In the Battletech universe you still have military forces made up of combined arms including conventional vehicles (tanks, trucks, hover vehicles), aircraft like helicopters, bombers, & fighters, naval units including submarines, and of course the good old fashioned infantry. In game, mechs are justified because they're quicker than conventional vehicles and tougher. I'm certainly not going to argue it's realistic, but there's at least some in-universe justification for their use. Of course the game tends to focus mechs rather than anything else. I've seen stats for a submarine in Battletech but I've never seen one used.

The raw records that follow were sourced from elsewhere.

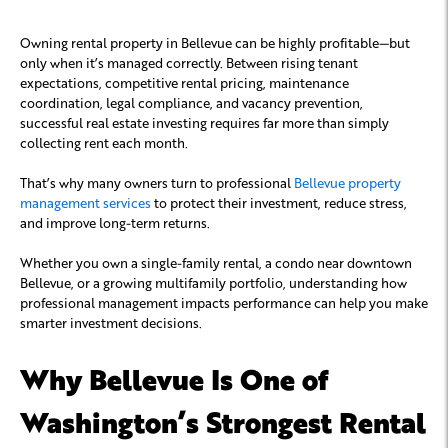
Owning rental property in Bellevue can be highly profitable—but
only when it’s managed correctly. Between rising tenant
expectations, competitive rental pricing, maintenance
coordination, legal compliance, and vacancy prevention,
successful real estate investing requires far more than simply
collecting rent each month.
That’s why many owners turn to professional
Bellevue property
management services
to protect their investment, reduce stress,
and improve long-term returns.
Whether you own a single-family rental, a condo near downtown
Bellevue, or a growing multifamily portfolio, understanding how
professional management impacts performance can help you make
smarter investment decisions.
Why Bellevue Is One of
Washington’s Strongest Rental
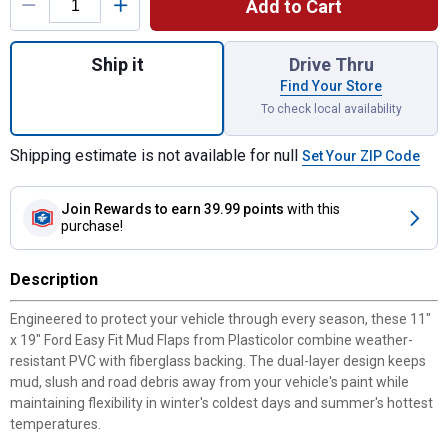
Add to Cart
Quantity: 1, 11" x 19" Ford Easy Fit Mud Fl
Ship it
Drive Thru
Find Your Store
To check local availability
Shipping estimate is not available for null
Set Your ZIP Code
Join Rewards
to earn 39.99 points
with this
purchase!
Description
Engineered to protect your vehicle through every season, these 11"
x 19" Ford Easy Fit Mud Flaps from Plasticolor combine weather-
resistant PVC with fiberglass backing. The dual-layer design keeps
mud, slush and road debris away from your vehicle's paint while
maintaining flexibility in winter's coldest days and summer's hottest
temperatures.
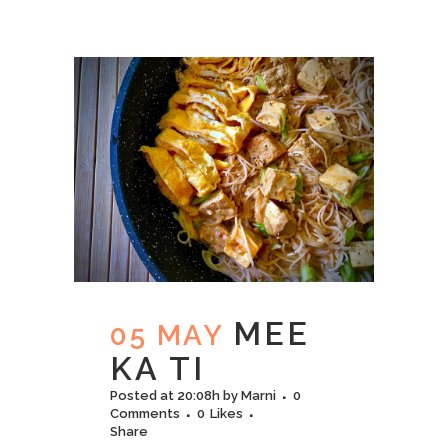
MEE
05 MAY
KA TI
Posted at 20:08h
by
Marni
0
Comments
0
Likes
Share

Oh man, the vehicle rules are silly, because they max out at the same 100 tons as mechs. Even in the 1960s our small gunboats were running about 250 tons.
 

MGibster

Legend
Oh man, the vehicle rules are silly, because they max out at the same 100 tons as mechs. Even in the 1960s our small gunboats were running about 250 tons.
Pretty much everything was on the mech scale. So you'd end up with a 100 ton fighter with what were, practically speaking, extremely short ranged weapons measuring in the hundreds of meters.